■ Task prompt ■
With pictures removed, output every record below exactly as written.
(Data supplied Opens)
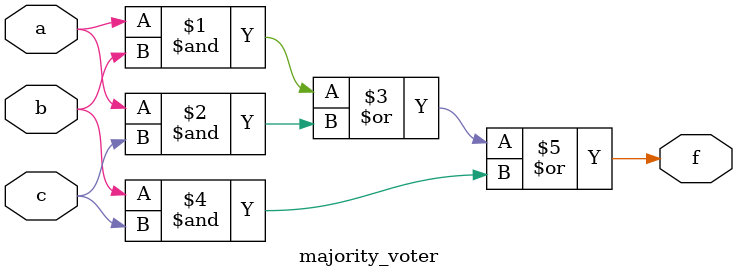
<source format=v>
`timescale 1ns / 1ps


module majority_voter(
    input a,
    input b,
    input c,
    output f
    );
    assign f = a&b | a&c | b&c;
endmodule

</source>
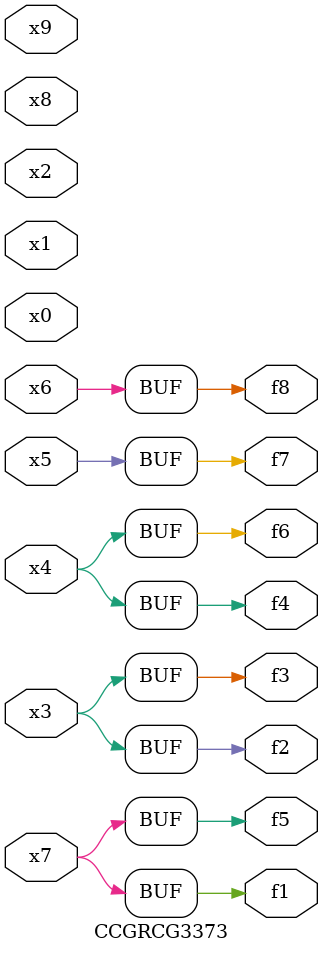
<source format=v>
module CCGRCG3373(
	input x0, x1, x2, x3, x4, x5, x6, x7, x8, x9,
	output f1, f2, f3, f4, f5, f6, f7, f8
);
	assign f1 = x7;
	assign f2 = x3;
	assign f3 = x3;
	assign f4 = x4;
	assign f5 = x7;
	assign f6 = x4;
	assign f7 = x5;
	assign f8 = x6;
endmodule

</source>
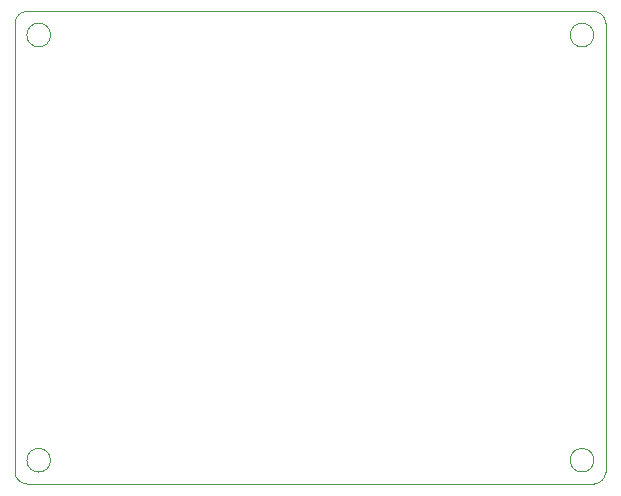
<source format=gbr>
%TF.GenerationSoftware,KiCad,Pcbnew,5.1.10*%
%TF.CreationDate,2021-05-22T09:13:01+02:00*%
%TF.ProjectId,Heart_NE555,48656172-745f-44e4-9535-35352e6b6963,rev?*%
%TF.SameCoordinates,Original*%
%TF.FileFunction,Profile,NP*%
%FSLAX46Y46*%
G04 Gerber Fmt 4.6, Leading zero omitted, Abs format (unit mm)*
G04 Created by KiCad (PCBNEW 5.1.10) date 2021-05-22 09:13:01*
%MOMM*%
%LPD*%
G01*
G04 APERTURE LIST*
%TA.AperFunction,Profile*%
%ADD10C,0.050000*%
%TD*%
G04 APERTURE END LIST*
D10*
X103000000Y-103000000D02*
G75*
G03*
X103000000Y-103000000I-1000000J0D01*
G01*
X149000000Y-103000000D02*
G75*
G03*
X149000000Y-103000000I-1000000J0D01*
G01*
X103000000Y-67000000D02*
G75*
G03*
X103000000Y-67000000I-1000000J0D01*
G01*
X149000000Y-67000000D02*
G75*
G03*
X149000000Y-67000000I-1000000J0D01*
G01*
X150000000Y-104000000D02*
G75*
G02*
X149000000Y-105000000I-1000000J0D01*
G01*
X101000000Y-105000000D02*
G75*
G02*
X100000000Y-104000000I0J1000000D01*
G01*
X100000000Y-66000000D02*
G75*
G02*
X101000000Y-65000000I1000000J0D01*
G01*
X149000000Y-65000000D02*
G75*
G02*
X150000000Y-66000000I0J-1000000D01*
G01*
X100000000Y-104000000D02*
X100000000Y-66000000D01*
X149000000Y-105000000D02*
X101000000Y-105000000D01*
X150000000Y-66000000D02*
X150000000Y-104000000D01*
X101000000Y-65000000D02*
X149000000Y-65000000D01*
M02*

</source>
(Data supplied Closes)
■ Exercise answer ■
<source format=v>
`timescale 1ns / 1ps


module majority_voter(
    input a,
    input b,
    input c,
    output f
    );
    assign f = a&b | a&c | b&c;
endmodule

</source>
<source format=v>
module CCGRCG3373(
	input x0, x1, x2, x3, x4, x5, x6, x7, x8, x9,
	output f1, f2, f3, f4, f5, f6, f7, f8
);
	assign f1 = x7;
	assign f2 = x3;
	assign f3 = x3;
	assign f4 = x4;
	assign f5 = x7;
	assign f6 = x4;
	assign f7 = x5;
	assign f8 = x6;
endmodule

</source>
<source format=gbr>
%TF.GenerationSoftware,KiCad,Pcbnew,5.1.10*%
%TF.CreationDate,2021-05-22T09:13:01+02:00*%
%TF.ProjectId,Heart_NE555,48656172-745f-44e4-9535-35352e6b6963,rev?*%
%TF.SameCoordinates,Original*%
%TF.FileFunction,Profile,NP*%
%FSLAX46Y46*%
G04 Gerber Fmt 4.6, Leading zero omitted, Abs format (unit mm)*
G04 Created by KiCad (PCBNEW 5.1.10) date 2021-05-22 09:13:01*
%MOMM*%
%LPD*%
G01*
G04 APERTURE LIST*
%TA.AperFunction,Profile*%
%ADD10C,0.050000*%
%TD*%
G04 APERTURE END LIST*
D10*
X103000000Y-103000000D02*
G75*
G03*
X103000000Y-103000000I-1000000J0D01*
G01*
X149000000Y-103000000D02*
G75*
G03*
X149000000Y-103000000I-1000000J0D01*
G01*
X103000000Y-67000000D02*
G75*
G03*
X103000000Y-67000000I-1000000J0D01*
G01*
X149000000Y-67000000D02*
G75*
G03*
X149000000Y-67000000I-1000000J0D01*
G01*
X150000000Y-104000000D02*
G75*
G02*
X149000000Y-105000000I-1000000J0D01*
G01*
X101000000Y-105000000D02*
G75*
G02*
X100000000Y-104000000I0J1000000D01*
G01*
X100000000Y-66000000D02*
G75*
G02*
X101000000Y-65000000I1000000J0D01*
G01*
X149000000Y-65000000D02*
G75*
G02*
X150000000Y-66000000I0J-1000000D01*
G01*
X100000000Y-104000000D02*
X100000000Y-66000000D01*
X149000000Y-105000000D02*
X101000000Y-105000000D01*
X150000000Y-66000000D02*
X150000000Y-104000000D01*
X101000000Y-65000000D02*
X149000000Y-65000000D01*
M02*

</source>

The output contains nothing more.